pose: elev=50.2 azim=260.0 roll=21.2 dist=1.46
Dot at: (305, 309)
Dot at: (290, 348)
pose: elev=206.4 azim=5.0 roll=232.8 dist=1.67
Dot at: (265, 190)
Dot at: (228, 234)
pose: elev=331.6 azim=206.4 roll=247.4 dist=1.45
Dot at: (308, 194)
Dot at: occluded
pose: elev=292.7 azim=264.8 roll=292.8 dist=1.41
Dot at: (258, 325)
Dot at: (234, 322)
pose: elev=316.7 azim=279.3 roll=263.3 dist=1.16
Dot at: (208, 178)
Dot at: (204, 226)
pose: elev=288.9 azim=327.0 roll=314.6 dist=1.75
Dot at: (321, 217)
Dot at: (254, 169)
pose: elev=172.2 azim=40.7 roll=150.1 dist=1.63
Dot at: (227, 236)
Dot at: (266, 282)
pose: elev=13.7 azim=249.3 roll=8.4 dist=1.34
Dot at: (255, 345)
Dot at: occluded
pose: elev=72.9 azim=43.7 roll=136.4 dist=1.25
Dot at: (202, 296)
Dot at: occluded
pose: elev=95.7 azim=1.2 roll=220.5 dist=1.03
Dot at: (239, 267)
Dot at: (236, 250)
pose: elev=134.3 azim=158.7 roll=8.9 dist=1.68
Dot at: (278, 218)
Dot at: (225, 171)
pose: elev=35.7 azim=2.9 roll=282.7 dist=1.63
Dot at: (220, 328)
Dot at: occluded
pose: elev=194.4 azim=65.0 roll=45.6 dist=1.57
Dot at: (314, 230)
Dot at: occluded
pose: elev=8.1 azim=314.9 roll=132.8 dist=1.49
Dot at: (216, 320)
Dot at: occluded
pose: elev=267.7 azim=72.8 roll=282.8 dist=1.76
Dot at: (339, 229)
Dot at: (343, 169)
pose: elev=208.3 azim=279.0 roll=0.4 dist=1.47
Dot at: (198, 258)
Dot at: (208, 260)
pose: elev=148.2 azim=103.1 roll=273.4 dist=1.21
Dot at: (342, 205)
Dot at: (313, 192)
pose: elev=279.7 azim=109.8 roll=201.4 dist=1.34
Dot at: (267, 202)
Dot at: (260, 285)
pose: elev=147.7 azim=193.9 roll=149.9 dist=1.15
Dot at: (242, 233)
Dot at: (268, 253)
▬▬▬
Rewrite every line of the records, replacing "pose" with "camera" and leaving everything else unchanged.

camera: elev=50.2 azim=260.0 roll=21.2 dist=1.46
Dot at: (305, 309)
Dot at: (290, 348)
camera: elev=206.4 azim=5.0 roll=232.8 dist=1.67
Dot at: (265, 190)
Dot at: (228, 234)
camera: elev=331.6 azim=206.4 roll=247.4 dist=1.45
Dot at: (308, 194)
Dot at: occluded
camera: elev=292.7 azim=264.8 roll=292.8 dist=1.41
Dot at: (258, 325)
Dot at: (234, 322)
camera: elev=316.7 azim=279.3 roll=263.3 dist=1.16
Dot at: (208, 178)
Dot at: (204, 226)
camera: elev=288.9 azim=327.0 roll=314.6 dist=1.75
Dot at: (321, 217)
Dot at: (254, 169)
camera: elev=172.2 azim=40.7 roll=150.1 dist=1.63
Dot at: (227, 236)
Dot at: (266, 282)
camera: elev=13.7 azim=249.3 roll=8.4 dist=1.34
Dot at: (255, 345)
Dot at: occluded
camera: elev=72.9 azim=43.7 roll=136.4 dist=1.25
Dot at: (202, 296)
Dot at: occluded
camera: elev=95.7 azim=1.2 roll=220.5 dist=1.03
Dot at: (239, 267)
Dot at: (236, 250)
camera: elev=134.3 azim=158.7 roll=8.9 dist=1.68
Dot at: (278, 218)
Dot at: (225, 171)
camera: elev=35.7 azim=2.9 roll=282.7 dist=1.63
Dot at: (220, 328)
Dot at: occluded
camera: elev=194.4 azim=65.0 roll=45.6 dist=1.57
Dot at: (314, 230)
Dot at: occluded
camera: elev=8.1 azim=314.9 roll=132.8 dist=1.49
Dot at: (216, 320)
Dot at: occluded
camera: elev=267.7 azim=72.8 roll=282.8 dist=1.76
Dot at: (339, 229)
Dot at: (343, 169)
camera: elev=208.3 azim=279.0 roll=0.4 dist=1.47
Dot at: (198, 258)
Dot at: (208, 260)
camera: elev=148.2 azim=103.1 roll=273.4 dist=1.21
Dot at: (342, 205)
Dot at: (313, 192)
camera: elev=279.7 azim=109.8 roll=201.4 dist=1.34
Dot at: (267, 202)
Dot at: (260, 285)
camera: elev=147.7 azim=193.9 roll=149.9 dist=1.15
Dot at: (242, 233)
Dot at: (268, 253)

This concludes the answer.